[Items from a dataset]

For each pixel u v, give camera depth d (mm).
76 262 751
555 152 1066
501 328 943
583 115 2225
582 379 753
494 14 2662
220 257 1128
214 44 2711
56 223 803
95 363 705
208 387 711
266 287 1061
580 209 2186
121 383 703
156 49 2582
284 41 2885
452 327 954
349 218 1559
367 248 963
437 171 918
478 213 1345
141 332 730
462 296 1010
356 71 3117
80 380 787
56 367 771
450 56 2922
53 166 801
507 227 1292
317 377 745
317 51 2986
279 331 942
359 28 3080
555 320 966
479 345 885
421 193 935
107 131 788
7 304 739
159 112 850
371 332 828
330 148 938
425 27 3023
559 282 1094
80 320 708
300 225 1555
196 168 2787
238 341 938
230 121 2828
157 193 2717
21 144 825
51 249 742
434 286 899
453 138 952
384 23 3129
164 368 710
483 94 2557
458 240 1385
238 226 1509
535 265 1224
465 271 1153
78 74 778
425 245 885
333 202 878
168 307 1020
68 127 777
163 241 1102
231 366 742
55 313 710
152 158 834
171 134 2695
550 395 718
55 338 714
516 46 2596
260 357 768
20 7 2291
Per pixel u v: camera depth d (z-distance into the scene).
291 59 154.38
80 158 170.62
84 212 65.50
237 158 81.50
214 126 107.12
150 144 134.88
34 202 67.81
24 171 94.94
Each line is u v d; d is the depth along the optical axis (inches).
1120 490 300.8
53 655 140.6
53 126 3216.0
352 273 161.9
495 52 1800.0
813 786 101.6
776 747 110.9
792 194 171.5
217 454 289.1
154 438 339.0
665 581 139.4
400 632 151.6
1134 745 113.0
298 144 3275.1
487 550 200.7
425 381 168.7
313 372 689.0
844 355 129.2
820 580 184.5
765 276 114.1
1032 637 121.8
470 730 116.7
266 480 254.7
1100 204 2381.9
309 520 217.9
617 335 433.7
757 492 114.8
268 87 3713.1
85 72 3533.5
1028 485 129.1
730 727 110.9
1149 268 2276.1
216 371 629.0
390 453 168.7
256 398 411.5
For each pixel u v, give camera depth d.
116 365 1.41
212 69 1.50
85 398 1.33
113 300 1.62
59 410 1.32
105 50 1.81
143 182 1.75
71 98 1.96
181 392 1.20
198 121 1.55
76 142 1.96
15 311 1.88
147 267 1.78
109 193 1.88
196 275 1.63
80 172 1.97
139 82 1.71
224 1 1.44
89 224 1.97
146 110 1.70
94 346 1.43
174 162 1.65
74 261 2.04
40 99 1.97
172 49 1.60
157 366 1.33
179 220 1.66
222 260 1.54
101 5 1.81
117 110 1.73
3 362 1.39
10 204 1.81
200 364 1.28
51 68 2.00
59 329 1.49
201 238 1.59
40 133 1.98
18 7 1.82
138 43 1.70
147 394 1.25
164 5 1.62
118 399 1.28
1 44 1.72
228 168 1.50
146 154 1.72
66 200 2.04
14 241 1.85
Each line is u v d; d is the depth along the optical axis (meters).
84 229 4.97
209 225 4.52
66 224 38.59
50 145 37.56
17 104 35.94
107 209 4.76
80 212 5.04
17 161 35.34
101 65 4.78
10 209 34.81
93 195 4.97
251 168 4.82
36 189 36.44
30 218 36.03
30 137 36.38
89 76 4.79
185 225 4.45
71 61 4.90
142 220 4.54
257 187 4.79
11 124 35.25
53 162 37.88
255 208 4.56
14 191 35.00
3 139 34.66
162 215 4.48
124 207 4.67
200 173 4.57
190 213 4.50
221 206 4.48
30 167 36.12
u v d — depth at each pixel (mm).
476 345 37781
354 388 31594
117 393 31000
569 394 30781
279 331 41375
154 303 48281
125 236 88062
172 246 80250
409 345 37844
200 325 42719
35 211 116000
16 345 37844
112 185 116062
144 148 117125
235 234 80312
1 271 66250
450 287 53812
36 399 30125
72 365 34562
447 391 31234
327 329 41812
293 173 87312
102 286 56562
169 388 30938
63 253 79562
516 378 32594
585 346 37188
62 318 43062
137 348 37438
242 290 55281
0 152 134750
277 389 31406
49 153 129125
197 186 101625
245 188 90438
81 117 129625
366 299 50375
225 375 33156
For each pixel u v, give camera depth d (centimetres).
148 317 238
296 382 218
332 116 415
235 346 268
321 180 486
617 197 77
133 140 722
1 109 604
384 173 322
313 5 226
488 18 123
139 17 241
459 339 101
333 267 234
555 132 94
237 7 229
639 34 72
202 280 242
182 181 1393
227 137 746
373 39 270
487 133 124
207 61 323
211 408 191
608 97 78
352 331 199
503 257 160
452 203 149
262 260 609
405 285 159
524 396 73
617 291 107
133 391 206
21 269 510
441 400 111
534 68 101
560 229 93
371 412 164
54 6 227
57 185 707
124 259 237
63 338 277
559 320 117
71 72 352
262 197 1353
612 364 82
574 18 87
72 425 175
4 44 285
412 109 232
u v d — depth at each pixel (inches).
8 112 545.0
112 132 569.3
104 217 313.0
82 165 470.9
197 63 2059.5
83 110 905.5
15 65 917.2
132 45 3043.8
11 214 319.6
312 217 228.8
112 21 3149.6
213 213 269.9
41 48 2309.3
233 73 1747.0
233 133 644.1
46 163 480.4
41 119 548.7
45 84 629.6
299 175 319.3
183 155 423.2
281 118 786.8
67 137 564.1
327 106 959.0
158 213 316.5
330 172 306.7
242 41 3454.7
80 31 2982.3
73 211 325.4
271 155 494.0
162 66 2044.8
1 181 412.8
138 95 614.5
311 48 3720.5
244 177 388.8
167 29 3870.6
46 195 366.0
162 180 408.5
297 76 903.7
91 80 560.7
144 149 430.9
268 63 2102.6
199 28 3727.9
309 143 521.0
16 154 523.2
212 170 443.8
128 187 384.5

**ASSIGNMENT**. What you give back should be exactly the lines of the data above from the line with "190 213 4.50" through the line with "46 195 366.0", both of those included, and nothing more.

**RESPONSE TO THIS TASK**.
190 213 4.50
221 206 4.48
30 167 36.12
u v d — depth at each pixel (mm).
476 345 37781
354 388 31594
117 393 31000
569 394 30781
279 331 41375
154 303 48281
125 236 88062
172 246 80250
409 345 37844
200 325 42719
35 211 116000
16 345 37844
112 185 116062
144 148 117125
235 234 80312
1 271 66250
450 287 53812
36 399 30125
72 365 34562
447 391 31234
327 329 41812
293 173 87312
102 286 56562
169 388 30938
63 253 79562
516 378 32594
585 346 37188
62 318 43062
137 348 37438
242 290 55281
0 152 134750
277 389 31406
49 153 129125
197 186 101625
245 188 90438
81 117 129625
366 299 50375
225 375 33156
For each pixel u v, give camera depth d (centimetres).
148 317 238
296 382 218
332 116 415
235 346 268
321 180 486
617 197 77
133 140 722
1 109 604
384 173 322
313 5 226
488 18 123
139 17 241
459 339 101
333 267 234
555 132 94
237 7 229
639 34 72
202 280 242
182 181 1393
227 137 746
373 39 270
487 133 124
207 61 323
211 408 191
608 97 78
352 331 199
503 257 160
452 203 149
262 260 609
405 285 159
524 396 73
617 291 107
133 391 206
21 269 510
441 400 111
534 68 101
560 229 93
371 412 164
54 6 227
57 185 707
124 259 237
63 338 277
559 320 117
71 72 352
262 197 1353
612 364 82
574 18 87
72 425 175
4 44 285
412 109 232
u v d — depth at each pixel (inches).
8 112 545.0
112 132 569.3
104 217 313.0
82 165 470.9
197 63 2059.5
83 110 905.5
15 65 917.2
132 45 3043.8
11 214 319.6
312 217 228.8
112 21 3149.6
213 213 269.9
41 48 2309.3
233 73 1747.0
233 133 644.1
46 163 480.4
41 119 548.7
45 84 629.6
299 175 319.3
183 155 423.2
281 118 786.8
67 137 564.1
327 106 959.0
158 213 316.5
330 172 306.7
242 41 3454.7
80 31 2982.3
73 211 325.4
271 155 494.0
162 66 2044.8
1 181 412.8
138 95 614.5
311 48 3720.5
244 177 388.8
167 29 3870.6
46 195 366.0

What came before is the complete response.